**WHAT THIS TASK INVOLVES:** What should be copied is the stretch of entries below from the line with "roll_deg: -0.2" up to and including the line with "focal_mm: 18", exactly and without images.

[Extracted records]

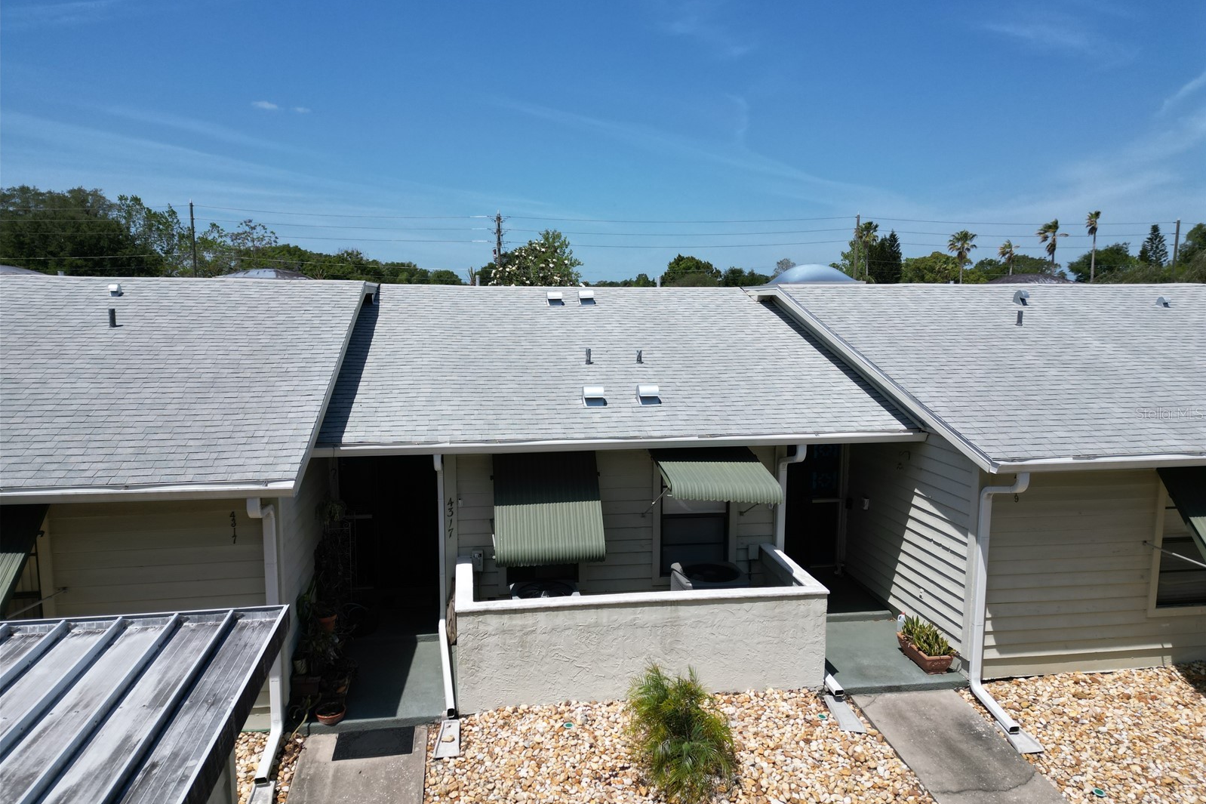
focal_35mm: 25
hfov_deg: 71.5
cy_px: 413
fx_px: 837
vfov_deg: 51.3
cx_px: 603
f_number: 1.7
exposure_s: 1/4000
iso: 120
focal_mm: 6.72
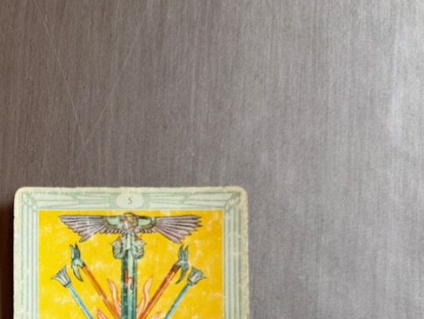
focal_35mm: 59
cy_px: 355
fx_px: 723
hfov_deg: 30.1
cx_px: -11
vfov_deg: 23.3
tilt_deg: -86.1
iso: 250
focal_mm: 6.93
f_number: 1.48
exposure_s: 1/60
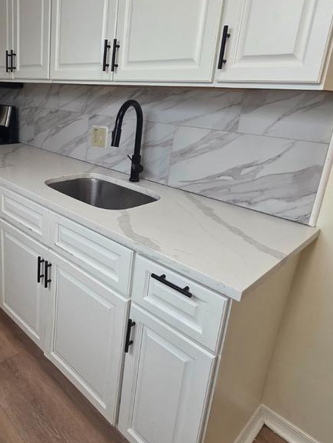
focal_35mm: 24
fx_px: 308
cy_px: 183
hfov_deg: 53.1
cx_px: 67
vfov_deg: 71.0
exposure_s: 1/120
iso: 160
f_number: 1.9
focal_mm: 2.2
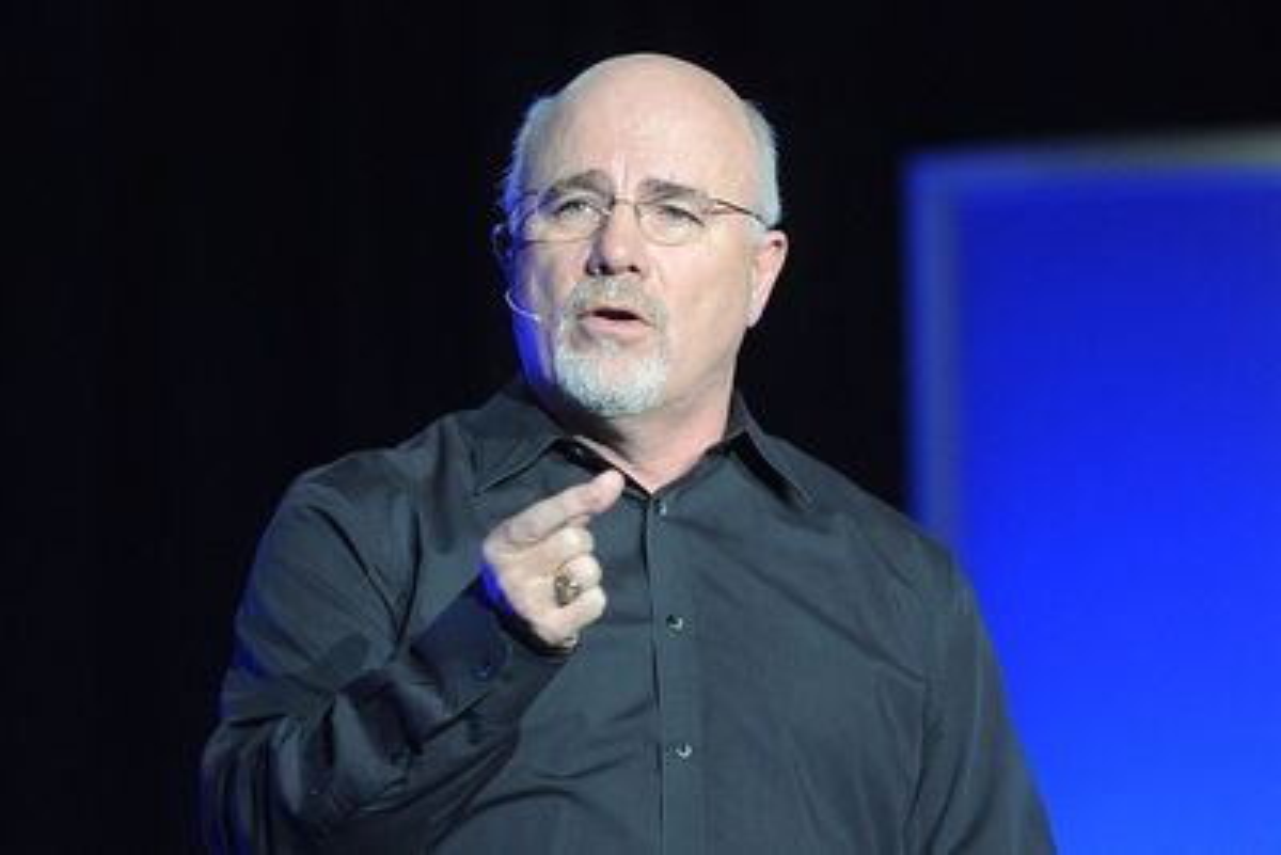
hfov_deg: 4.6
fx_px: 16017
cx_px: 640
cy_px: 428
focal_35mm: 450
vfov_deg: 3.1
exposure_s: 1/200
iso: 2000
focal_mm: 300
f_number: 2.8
==
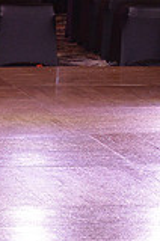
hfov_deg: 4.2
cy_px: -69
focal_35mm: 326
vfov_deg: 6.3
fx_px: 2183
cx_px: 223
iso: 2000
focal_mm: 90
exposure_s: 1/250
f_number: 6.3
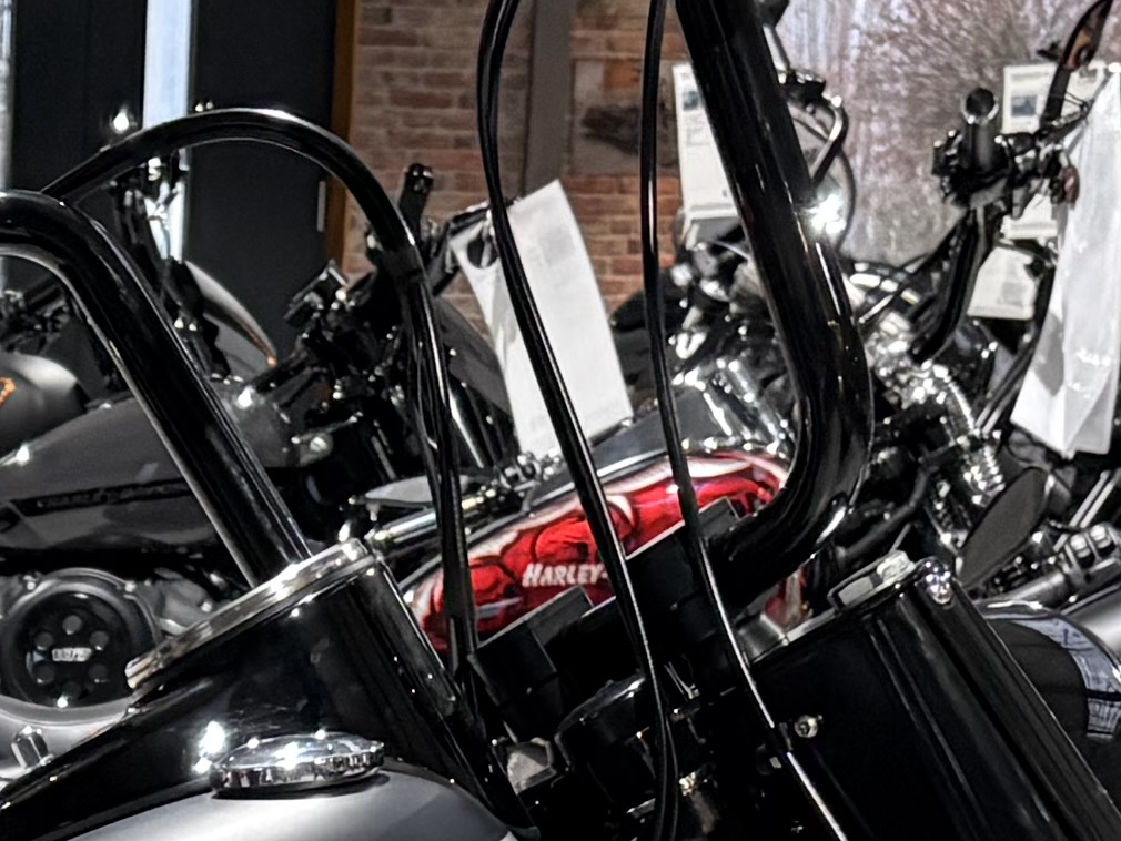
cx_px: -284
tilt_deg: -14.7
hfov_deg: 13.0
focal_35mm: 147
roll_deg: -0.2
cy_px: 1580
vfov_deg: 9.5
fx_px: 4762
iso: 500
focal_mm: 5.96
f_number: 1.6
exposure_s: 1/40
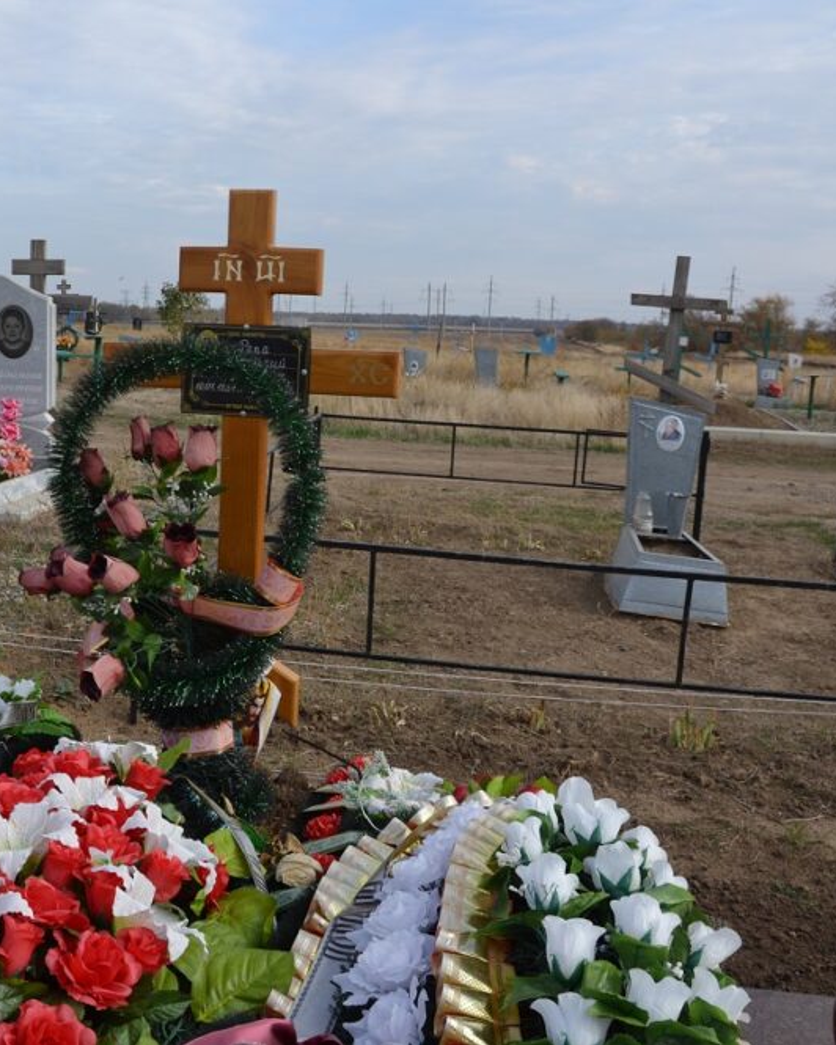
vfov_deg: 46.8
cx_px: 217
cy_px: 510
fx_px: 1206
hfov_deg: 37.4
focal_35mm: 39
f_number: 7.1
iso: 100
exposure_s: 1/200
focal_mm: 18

**TASK ANSWER:**
roll_deg: -0.2
cy_px: 1580
vfov_deg: 9.5
fx_px: 4762
iso: 500
focal_mm: 5.96
f_number: 1.6
exposure_s: 1/40
vfov_deg: 46.8
cx_px: 217
cy_px: 510
fx_px: 1206
hfov_deg: 37.4
focal_35mm: 39
f_number: 7.1
iso: 100
exposure_s: 1/200
focal_mm: 18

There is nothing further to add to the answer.